2016 has not been my favourite year. As understatements go, that’s right up there with a local newspaper headline of “Broughty Ferry man lost at sea; 1200 others perish”* after the Titanic sank.
From politics to health, I’ve been on the wrong end of too many results this year.
But hearing the shocking news on Christmas night that George Michael had died has floored me.
I didn’t know him, I never met him but I loved him. Loved his music, loved his attitude, loved his outlook on life, his self-deprecating humour. Loved his mighty fuck-you to the media that dogged his every footstep, his two fingers to the music industry that bound him.
As a teenager when George first appeared, I didn’t love Wham! I was too busy pretending to be cool and disparaging such pop froth. Secretly I did love the songs and sang along to every word, but I was one of those stupidly binary idiots who thought it impossible to like both the Smiths and Wham! More fool me.

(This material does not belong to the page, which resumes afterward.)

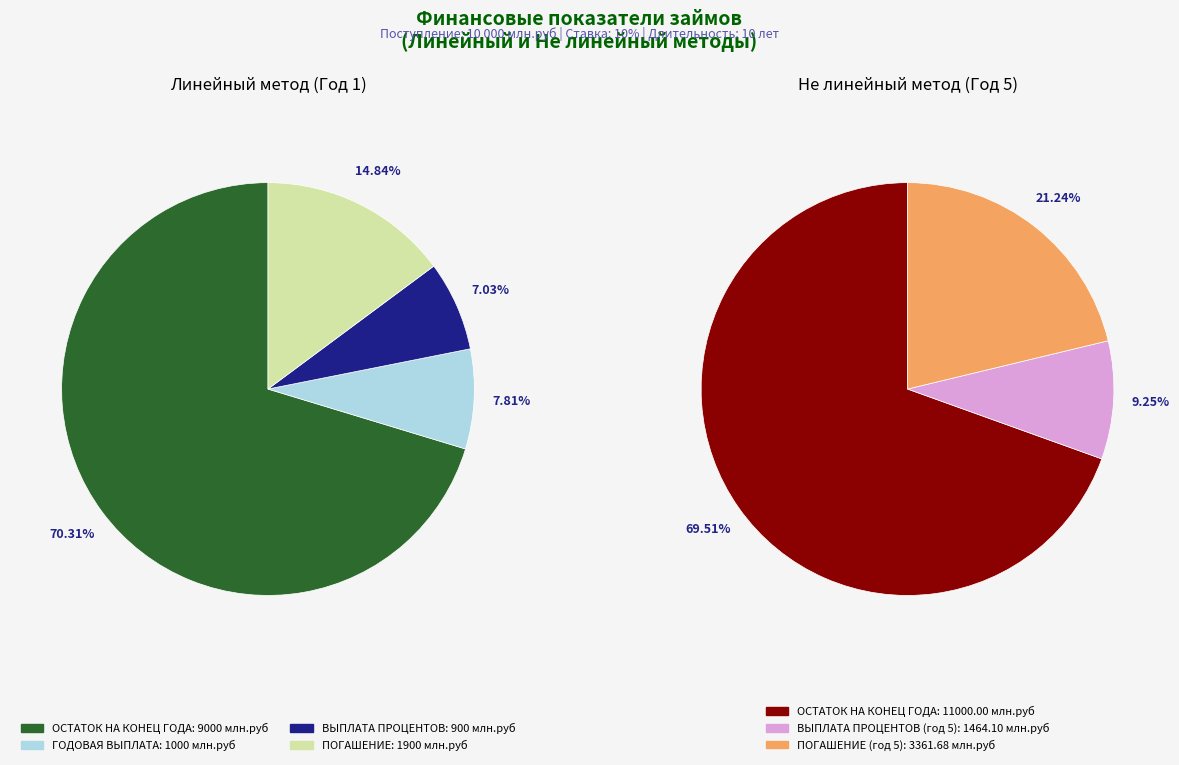

Is ОСТАТОК НА КОНЕЦ ГОДА the majority of the pie?

Yes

Instead it was George the solo artist whose music touched me, made me cry, made this clod-hopping klutz with two left feet ache to dance.

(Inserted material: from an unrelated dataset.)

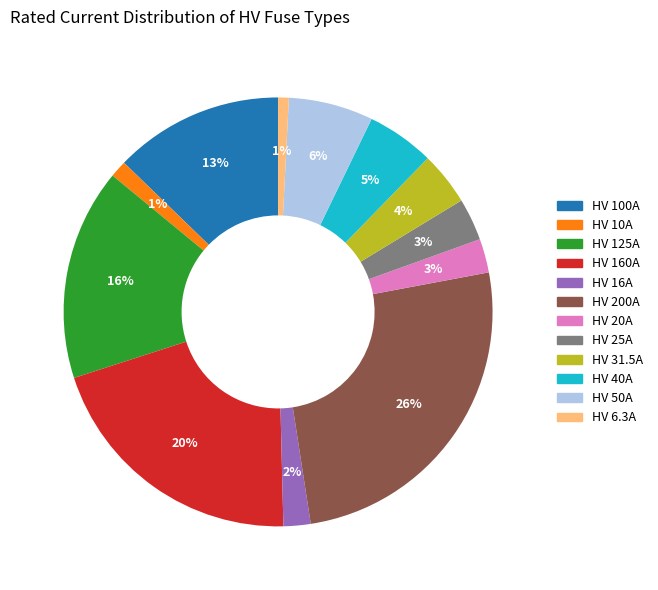

Count the number of slices in the pie.

12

When I was lucky enough to see him at Earls Court in late 2006, I’m not ashamed to say I wept with the sheer joy of it.
Six months or so later, I was among thousands who packed Hampden Park to dance and sing and wave my arms in the air with an exuberant George in the way I’d never have contemplated as a teenager – again, more fool me.
2016 has been a sobering year in every respect. Inventive unique musical and performing artists who refused to toe any cultural line or conform to societal expectations have gone.
There’s a viciousness to the political forces that have taken root here in the UK and elsewhere, an angry way of thinking that rejects the live-and-let-live philosophy the likes of George and Bowie and Prince espoused, instead preferring to isolate and banish any outsider, whether through ethnicity, religion or sexuality.
As with the deaths of Bowie and Prince, the loss of George Michael diminishes our world that little bit more, makes things a lot less interesting, a lot less fun, a lot greyer.
Thankfully we’ll have always the glorious technicolor video of Outside, where George, dressed as the sexiest cop on the beat, turns a public lavatory into a disco and rips the absolute piss out of the system that outed him.
Rest in peace, George – you have been loved.